Histoire de nous faire percevoir la musicalité des langues, Georgia Stahl livre des textes en version originale, comme cet extrait de Morgenröte (Aurore) où Friedrich Nietzsche évoque les bruits nocturnes : « L’oreille, organe de la peur» ou comme ce poème du Britannique Sean O’Brien sur le tohu-bohu qui assaille un sourd retrouvant l’ouïe.

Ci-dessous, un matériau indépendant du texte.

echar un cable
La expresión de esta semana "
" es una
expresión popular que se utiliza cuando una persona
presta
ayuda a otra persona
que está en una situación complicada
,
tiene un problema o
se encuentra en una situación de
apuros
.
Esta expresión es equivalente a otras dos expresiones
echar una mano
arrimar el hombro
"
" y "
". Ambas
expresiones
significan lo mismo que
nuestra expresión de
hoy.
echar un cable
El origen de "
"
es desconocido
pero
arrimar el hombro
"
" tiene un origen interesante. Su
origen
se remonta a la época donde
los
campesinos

«Que demandez-vous à la musique ? Que la musique vous demande-t-elle ? » Une question ouverte pour conclure ce spectacle-concert, éclectique et polyphonique, mâtiné d’une joyeuse conférence. Nos oreilles se sont ouvertes une heure et demi durant aux bruits du monde et à la variété des musiques à travers les âges. Créé en 2017, DJ Set rejoint l’actualité! Une récente enquête du journal Le Monde a mis en évidence combien nous avons pris conscience de souffrir du bruit permanent qui nous entoure, après le silence relatif éprouvé pendant le confinement. Il faut souhaiter que cette pièce continue à être jouée. Avis aux programmateurs.
Mireille Davidovici
Du 6 au 18 octobre, Théâtre 14, 20 avenue Marc Sangnier, Paris (XIV ème) T. : 01 45 45 49 77.
Le 10 novembre, Le Manège, Maubeuge (Nord)
* Écoute, une histoire de nos oreilles de Peter Szendy, éditions de Minuit (2001).